Rendered chart images:
_ _ _ _ _ _ _
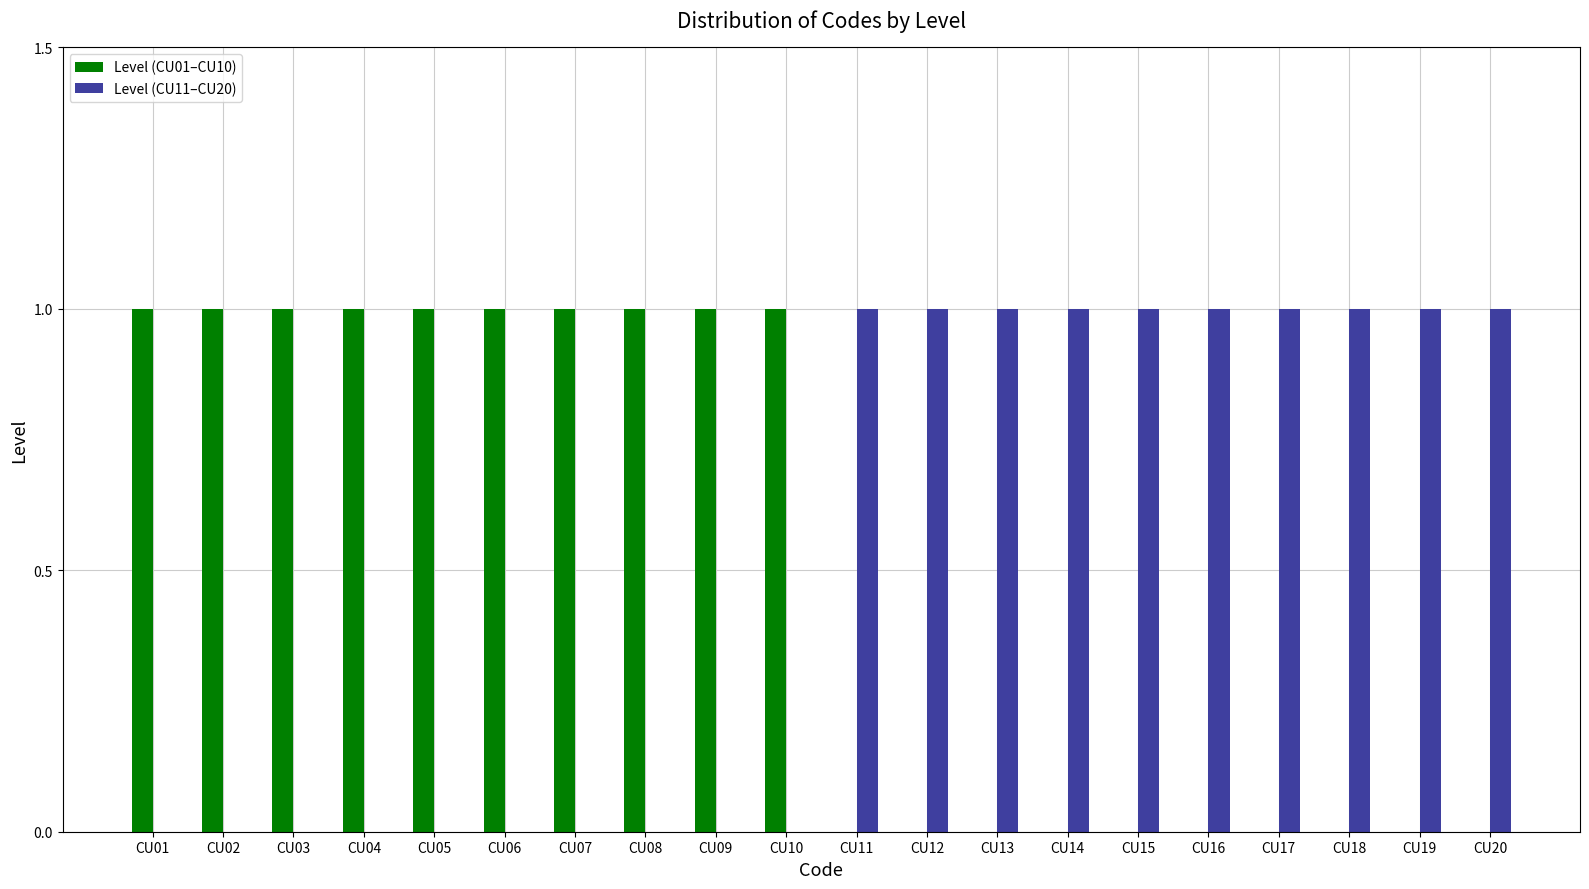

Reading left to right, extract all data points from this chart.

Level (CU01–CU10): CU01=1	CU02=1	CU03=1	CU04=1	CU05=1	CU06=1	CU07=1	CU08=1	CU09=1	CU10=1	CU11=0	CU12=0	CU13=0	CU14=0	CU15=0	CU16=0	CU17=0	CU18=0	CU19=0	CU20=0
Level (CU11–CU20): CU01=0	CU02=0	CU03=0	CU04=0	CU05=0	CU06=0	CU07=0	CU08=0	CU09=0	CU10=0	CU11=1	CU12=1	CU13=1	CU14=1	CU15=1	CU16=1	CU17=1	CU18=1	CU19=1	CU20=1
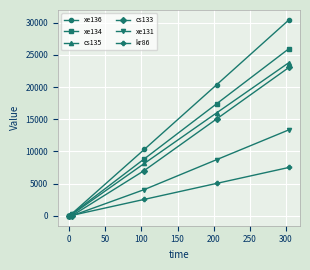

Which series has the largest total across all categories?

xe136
_ _ _ _ _ _ _
= Task to carry out =
Copy the records above word for word, omitting the pictures.

= Expected answer =
Reading left to right, extract all data points from this chart.

Level (CU01–CU10): CU01=1	CU02=1	CU03=1	CU04=1	CU05=1	CU06=1	CU07=1	CU08=1	CU09=1	CU10=1	CU11=0	CU12=0	CU13=0	CU14=0	CU15=0	CU16=0	CU17=0	CU18=0	CU19=0	CU20=0
Level (CU11–CU20): CU01=0	CU02=0	CU03=0	CU04=0	CU05=0	CU06=0	CU07=0	CU08=0	CU09=0	CU10=0	CU11=1	CU12=1	CU13=1	CU14=1	CU15=1	CU16=1	CU17=1	CU18=1	CU19=1	CU20=1

Which series has the largest total across all categories?

xe136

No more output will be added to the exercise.